B. D. : « Cette année, les marchands présents sont français, américains, espagnols et belges pour la plupart. Il y a également plusieurs galeries de provinces, que l’on n’a pas l’habitude de voir et qui se sont surpassées au niveau de la qualité et de la diversité des objets proposés. C’est le cas de la galerie Laurent Dodier, qui propose une exposition remarquable de cuillères des indiens de la côte du Nord-Est des Etats-Unis. Il y a là près de trente ans de travail… C’est fantastique. »

  • « Le Parcours mise donc sur la diversité autant que sur la qualité ? »

B. D. : « 64 marchands, cela veut dire 64 qualités différentes. Toutes les galeries ne travaillent pas de la même manière, mais toutes font des efforts remarquables. Certains confrères proposent des expositions de grande qualité, mais plus accessibles aux visiteurs car les ethnies sont moins côtées et un peu moins rares. On peut citer la galerie américaine Bruce Frank Primitive Art, exposée à la galerie Agathe Hélion & Clair et qui propose un ensemble de masques passeports, coûtant entre 1.500 et 7.000 € environ. Il propose de vrais objets authentiques et de qualité, le tout à moindre coût et il a déjà beaucoup vendu. L’approche est différente, mais est toute aussi importante pour le marché car elle le rend plus accessible. Il est primordial de permettre à un large panel de collectionneurs et de portefeuilles d’accéder à l’art premier et c’est ce que rend si bien le Parcours, car il propose un large éventail de prix et de zones géographiques, toujours de qualité. »

  • « Avez-vous fait des découvertes cette année ? »

B. D. : « Chaque année, je fait évidemment des découvertes. Pour n’en citer que quelques unes, la galerie espagnole Raquel y Guilhem Montagut présente des chefs-d’oeuvres d’art Dogon que je ne connaissais pas. À tous les niveaux, il est possible de faire des découvertes et cela prouve que l’événement est une réussite. Le marchand Antonio Casanova de la galerie Arte y Ritual en espagne, possède également de très beaux objets des indiens Tlingit du XVIIIe siècle que j’aimerais vraiment avoir ! »
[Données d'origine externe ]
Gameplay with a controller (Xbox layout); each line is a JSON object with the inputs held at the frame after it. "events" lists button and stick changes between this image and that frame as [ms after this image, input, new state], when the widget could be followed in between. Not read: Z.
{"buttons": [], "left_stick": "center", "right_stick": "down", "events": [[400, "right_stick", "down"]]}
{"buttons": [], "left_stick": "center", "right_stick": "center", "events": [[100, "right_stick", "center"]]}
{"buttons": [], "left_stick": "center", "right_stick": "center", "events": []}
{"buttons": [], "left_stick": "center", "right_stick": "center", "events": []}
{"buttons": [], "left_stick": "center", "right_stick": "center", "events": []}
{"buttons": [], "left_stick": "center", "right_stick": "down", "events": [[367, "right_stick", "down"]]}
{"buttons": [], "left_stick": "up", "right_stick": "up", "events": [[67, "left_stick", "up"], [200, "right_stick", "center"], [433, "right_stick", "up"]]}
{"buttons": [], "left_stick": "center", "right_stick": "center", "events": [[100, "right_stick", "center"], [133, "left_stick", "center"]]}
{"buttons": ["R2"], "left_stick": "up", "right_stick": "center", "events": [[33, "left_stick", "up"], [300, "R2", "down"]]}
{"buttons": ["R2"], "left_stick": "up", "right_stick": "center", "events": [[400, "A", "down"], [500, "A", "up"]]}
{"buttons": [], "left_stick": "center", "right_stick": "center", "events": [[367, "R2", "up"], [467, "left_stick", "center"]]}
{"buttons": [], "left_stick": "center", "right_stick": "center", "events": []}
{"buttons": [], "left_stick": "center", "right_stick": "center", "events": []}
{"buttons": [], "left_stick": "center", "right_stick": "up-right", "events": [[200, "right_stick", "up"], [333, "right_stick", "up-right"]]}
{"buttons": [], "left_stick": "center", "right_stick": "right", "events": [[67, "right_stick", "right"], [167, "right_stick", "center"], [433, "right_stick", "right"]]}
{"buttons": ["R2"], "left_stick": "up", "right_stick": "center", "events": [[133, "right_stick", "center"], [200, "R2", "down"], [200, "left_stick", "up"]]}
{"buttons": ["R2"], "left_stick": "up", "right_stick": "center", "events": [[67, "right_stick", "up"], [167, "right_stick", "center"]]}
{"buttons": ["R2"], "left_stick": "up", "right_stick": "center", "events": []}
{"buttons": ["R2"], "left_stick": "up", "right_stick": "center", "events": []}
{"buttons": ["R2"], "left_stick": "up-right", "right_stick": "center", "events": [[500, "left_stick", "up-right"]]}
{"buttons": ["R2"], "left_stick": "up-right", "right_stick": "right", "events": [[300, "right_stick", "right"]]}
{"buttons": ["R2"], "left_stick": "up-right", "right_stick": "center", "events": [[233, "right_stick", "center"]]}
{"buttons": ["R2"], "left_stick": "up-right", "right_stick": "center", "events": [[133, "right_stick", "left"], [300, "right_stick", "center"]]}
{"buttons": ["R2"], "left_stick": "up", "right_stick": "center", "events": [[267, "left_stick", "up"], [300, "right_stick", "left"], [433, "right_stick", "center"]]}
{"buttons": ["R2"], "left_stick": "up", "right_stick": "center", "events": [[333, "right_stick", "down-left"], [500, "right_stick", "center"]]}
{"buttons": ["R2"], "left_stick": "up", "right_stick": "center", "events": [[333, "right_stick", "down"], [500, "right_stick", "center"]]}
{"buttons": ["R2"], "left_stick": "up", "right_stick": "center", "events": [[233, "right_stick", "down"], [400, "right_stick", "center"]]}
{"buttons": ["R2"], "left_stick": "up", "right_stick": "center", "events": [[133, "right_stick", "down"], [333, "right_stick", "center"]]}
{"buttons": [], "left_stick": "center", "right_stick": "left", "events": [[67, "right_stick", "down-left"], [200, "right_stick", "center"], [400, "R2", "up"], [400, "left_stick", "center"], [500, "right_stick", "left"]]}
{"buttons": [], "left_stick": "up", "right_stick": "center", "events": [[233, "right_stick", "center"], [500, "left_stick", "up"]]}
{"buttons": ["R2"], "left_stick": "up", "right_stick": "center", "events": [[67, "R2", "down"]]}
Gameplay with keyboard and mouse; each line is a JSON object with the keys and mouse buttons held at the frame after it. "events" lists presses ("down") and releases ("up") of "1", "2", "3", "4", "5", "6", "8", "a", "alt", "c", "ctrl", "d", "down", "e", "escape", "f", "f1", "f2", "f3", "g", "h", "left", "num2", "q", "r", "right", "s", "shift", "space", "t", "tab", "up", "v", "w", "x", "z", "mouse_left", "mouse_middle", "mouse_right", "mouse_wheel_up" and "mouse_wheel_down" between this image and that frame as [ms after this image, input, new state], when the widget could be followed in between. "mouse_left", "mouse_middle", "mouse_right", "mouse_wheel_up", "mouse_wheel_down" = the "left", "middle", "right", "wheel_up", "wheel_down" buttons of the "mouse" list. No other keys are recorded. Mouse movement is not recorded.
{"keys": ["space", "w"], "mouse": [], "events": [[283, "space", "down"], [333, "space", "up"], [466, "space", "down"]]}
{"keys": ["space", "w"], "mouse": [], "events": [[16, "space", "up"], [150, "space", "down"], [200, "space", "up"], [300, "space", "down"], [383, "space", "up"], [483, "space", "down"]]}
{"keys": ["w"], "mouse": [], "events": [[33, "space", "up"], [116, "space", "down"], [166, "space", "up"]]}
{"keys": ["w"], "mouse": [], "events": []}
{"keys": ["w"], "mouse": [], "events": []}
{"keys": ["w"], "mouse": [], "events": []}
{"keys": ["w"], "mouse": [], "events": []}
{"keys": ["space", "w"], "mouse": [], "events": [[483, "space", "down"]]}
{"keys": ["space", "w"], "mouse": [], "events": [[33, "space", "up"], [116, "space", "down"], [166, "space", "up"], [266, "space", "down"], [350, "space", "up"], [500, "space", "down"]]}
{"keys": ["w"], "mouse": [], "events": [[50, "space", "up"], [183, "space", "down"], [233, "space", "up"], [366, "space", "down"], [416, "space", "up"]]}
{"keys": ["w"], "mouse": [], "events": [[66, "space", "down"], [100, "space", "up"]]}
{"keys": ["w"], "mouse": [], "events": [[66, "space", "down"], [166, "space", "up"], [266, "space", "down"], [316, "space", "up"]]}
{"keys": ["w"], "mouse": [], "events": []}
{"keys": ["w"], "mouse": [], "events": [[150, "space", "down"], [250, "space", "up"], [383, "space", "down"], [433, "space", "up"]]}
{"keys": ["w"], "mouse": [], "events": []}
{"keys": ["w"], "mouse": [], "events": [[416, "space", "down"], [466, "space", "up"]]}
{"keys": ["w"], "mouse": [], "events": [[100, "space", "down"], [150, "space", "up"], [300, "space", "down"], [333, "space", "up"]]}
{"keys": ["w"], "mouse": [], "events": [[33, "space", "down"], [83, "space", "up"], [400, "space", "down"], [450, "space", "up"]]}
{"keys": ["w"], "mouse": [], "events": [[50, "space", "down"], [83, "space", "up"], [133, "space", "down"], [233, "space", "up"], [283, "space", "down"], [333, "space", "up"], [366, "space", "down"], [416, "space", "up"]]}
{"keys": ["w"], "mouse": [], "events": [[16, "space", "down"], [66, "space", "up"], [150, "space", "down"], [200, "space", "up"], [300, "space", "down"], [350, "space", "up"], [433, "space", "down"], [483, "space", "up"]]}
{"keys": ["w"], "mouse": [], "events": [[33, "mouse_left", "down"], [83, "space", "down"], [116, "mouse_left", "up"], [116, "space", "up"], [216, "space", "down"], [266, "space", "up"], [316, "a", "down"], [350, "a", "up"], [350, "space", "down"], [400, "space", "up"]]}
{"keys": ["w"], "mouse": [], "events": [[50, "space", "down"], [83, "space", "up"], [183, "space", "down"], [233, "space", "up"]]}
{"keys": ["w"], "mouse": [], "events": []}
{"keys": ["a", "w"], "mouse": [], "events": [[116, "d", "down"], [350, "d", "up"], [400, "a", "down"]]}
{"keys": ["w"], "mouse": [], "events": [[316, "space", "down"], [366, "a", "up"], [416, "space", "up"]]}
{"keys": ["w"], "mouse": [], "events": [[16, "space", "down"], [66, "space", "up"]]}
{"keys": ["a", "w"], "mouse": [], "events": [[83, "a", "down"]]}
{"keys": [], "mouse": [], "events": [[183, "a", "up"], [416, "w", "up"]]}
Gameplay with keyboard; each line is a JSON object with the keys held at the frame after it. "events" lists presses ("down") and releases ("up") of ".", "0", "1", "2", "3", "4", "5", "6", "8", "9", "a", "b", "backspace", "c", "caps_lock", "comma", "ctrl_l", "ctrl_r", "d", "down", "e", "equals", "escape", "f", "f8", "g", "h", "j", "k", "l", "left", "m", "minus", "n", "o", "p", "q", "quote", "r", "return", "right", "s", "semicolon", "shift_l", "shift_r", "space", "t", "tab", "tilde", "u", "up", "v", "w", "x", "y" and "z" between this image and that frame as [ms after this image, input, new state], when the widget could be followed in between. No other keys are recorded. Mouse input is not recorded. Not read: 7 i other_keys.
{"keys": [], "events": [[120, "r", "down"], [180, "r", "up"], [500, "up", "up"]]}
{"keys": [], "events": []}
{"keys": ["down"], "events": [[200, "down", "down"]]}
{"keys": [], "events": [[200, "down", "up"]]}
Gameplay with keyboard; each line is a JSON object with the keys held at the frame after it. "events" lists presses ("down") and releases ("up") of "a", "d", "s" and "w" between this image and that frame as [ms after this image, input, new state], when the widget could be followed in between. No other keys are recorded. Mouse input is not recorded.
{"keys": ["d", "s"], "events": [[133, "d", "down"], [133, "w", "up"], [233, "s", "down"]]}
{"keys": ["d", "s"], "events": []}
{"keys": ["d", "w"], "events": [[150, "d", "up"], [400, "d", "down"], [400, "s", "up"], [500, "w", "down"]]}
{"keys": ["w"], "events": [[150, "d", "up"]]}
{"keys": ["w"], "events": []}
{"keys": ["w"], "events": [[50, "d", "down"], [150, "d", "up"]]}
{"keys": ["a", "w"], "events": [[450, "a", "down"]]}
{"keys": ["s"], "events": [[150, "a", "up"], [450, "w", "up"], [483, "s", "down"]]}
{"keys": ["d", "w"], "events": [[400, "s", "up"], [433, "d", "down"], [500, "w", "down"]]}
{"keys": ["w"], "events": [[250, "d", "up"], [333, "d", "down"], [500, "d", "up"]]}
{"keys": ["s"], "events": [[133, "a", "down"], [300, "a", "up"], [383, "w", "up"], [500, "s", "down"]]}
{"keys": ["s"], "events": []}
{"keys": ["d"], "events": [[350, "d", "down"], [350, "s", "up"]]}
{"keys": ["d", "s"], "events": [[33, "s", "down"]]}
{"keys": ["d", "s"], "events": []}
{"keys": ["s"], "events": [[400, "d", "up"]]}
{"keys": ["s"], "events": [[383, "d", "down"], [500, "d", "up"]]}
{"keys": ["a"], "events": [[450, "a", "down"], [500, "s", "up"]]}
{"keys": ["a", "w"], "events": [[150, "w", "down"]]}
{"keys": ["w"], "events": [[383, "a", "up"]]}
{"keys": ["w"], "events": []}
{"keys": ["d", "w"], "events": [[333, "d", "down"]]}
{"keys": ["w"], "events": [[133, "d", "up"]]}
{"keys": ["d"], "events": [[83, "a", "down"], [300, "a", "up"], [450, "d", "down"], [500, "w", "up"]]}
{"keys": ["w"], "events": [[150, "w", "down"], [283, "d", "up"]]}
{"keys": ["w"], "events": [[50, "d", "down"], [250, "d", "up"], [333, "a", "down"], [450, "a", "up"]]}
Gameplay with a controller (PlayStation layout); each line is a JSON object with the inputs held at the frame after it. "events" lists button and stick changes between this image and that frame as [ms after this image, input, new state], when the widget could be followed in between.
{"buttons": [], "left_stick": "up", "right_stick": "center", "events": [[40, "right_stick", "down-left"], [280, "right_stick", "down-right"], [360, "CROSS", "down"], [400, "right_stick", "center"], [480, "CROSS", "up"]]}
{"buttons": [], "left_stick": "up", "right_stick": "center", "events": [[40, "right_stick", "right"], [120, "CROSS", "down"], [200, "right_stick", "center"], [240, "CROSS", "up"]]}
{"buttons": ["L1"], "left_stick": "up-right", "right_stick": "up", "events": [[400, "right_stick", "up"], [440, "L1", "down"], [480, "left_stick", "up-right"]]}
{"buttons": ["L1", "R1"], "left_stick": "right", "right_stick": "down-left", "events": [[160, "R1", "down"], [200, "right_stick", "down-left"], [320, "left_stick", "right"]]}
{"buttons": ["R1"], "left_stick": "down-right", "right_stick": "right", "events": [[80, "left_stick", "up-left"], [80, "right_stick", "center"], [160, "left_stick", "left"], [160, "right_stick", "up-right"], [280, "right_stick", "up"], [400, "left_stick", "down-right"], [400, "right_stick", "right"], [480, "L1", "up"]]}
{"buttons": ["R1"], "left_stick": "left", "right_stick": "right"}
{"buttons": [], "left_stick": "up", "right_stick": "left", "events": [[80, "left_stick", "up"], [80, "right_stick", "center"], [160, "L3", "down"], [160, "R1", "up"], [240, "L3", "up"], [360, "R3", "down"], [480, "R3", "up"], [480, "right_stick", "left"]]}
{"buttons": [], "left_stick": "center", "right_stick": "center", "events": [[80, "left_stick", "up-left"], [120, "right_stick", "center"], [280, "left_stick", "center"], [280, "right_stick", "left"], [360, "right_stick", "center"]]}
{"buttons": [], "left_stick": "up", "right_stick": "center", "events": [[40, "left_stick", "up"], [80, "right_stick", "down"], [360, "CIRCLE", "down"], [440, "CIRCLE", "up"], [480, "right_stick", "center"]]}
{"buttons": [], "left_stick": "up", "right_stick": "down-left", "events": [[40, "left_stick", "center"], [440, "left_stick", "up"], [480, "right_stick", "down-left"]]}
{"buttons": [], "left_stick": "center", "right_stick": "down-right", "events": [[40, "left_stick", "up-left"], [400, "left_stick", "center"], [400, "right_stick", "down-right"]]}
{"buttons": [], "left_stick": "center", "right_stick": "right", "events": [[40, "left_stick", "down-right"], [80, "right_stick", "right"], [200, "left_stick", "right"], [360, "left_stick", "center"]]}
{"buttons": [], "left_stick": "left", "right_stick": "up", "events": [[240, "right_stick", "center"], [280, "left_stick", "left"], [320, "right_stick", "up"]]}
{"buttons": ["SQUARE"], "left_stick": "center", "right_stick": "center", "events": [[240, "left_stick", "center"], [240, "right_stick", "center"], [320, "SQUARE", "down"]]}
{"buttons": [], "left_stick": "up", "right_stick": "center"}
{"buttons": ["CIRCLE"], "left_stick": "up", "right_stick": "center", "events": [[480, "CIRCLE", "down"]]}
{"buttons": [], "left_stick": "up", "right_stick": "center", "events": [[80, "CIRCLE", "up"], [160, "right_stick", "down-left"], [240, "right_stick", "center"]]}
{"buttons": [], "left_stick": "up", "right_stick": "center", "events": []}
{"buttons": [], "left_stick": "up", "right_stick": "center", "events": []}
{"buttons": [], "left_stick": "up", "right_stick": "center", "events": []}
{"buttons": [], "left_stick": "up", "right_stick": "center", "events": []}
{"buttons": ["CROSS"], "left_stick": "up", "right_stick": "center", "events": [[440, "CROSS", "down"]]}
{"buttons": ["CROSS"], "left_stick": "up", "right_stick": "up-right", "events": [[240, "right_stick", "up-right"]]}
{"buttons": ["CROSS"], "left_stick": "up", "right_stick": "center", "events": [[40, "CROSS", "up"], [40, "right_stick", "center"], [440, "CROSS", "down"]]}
  • « Vos confrères semblent t-ils contents du Parcours pour l’instant ? »

B. D. : « Comme nous l’avons dit, il y a deux sortes de marchands. Ceux qui viennent pour travailler et vendre et cela ont bien vendu d’après les premiers retours et ceux qui travaillent d’une autre manière, c’est à dire qui ne vendent pas « au passage » et travaillent avec leurs clients directement. Le fait que ces galeries participent quand même à cette manifestation est une bonne chose. La diversité des galeries du Parcours permet à cette manifestation d’être en haut de l’affiche et de rayonner à l’international. »

Propos recueillis auprès de Bernard Dulon, fondateur et directeur de la galerie Dulon à St-Germain-des-Prés.